David Bowie, "Five Years"



Maybe this is as close to a favorite Bowie track as I have.  I dunno.  I could be wrong.  I could be thinking of "Station to Station".  Or "Life on Mars", could be "Life on Mars".  But there's something about this one I always come back to.

I think it's the delivery.  There's this weird thing in "Five Years", where you have all these characters who are just labels--"The News Guy", "A Girl My Age"--and yet the way Bowie sums them up, there's something somehow specific about each of them, as if he's just mentioning them by a descriptor, "Oh, you know, the soldier with a broken arm," but he knows exactly who he's referring to and so you do, too, you can just picture them in your head even though there's not actually a lot there; he hasn't told you anything more than that there's a soldier, one with a broken arm.

Also, I'm a sucker for dynamics, and this song's slow, sloping rise from hushed drums to Bowie's frenzied, apocalyptic wailing bores right down into some primal part of my brain that goes, "Music, goo-ooood," in slurred Frankensteinian tones.

The world didn't end in 1977, which is good because we probably would have all missed Star Wars that May, but Bowie made it sound credible that it could have happened.  Again, it's all in the delivery: Bowie never gets around to telling us why the Earth is really dying, not on "Five Years" nor on any of the rest of The Rise and Fall of Ziggy Stardust and the Spiders from Mars, but the sorrow and rage dripping in his voice is too poignant for it not to be gospel.

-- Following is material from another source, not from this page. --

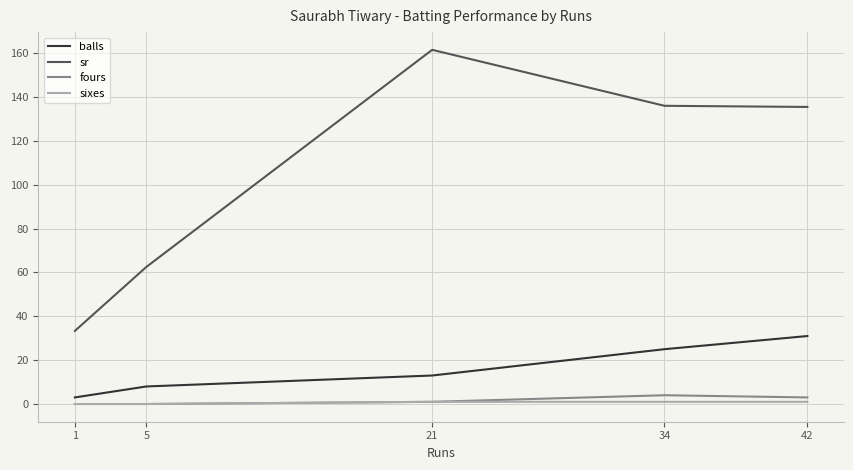

How many lines are shown in the chart?

4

A lot will be made in the obituaries about Bowie's theatricality, but it wasn't just that he sometimes liked to dress up onstage, wear lots of makeup, and do these elaborate bits of mime and kabuki and whatever while he was up there.  His singing was always theatrical, whether it was the neoretro crooning on tracks like "Station to Station" or his conversational-to-a-scream delivery of "Five Years".  And yet it always sounded naturalistic; I've long had a guilty pleasure thing for Meat Loaf singing Jim Steinman, but Loaf and Steinman are always theatrically theatrical, those songs are so obviously showtunes ramped up with loud guitars and there's always something a little (or a lot) silly about the whole thing that makes it hard not to crack up a little even when the lyrics are about a viciously fatal motorcycle wreck.  But Bowie was never silly unless he wanted to be, that's how in control Bowie always was of his voice, his manner, his persona; and even when he wanted to be silly, there was a slyness that let you know he was in on the joke.

But that's not "Five Years".  "Five Years" is just brutal.  And beautiful.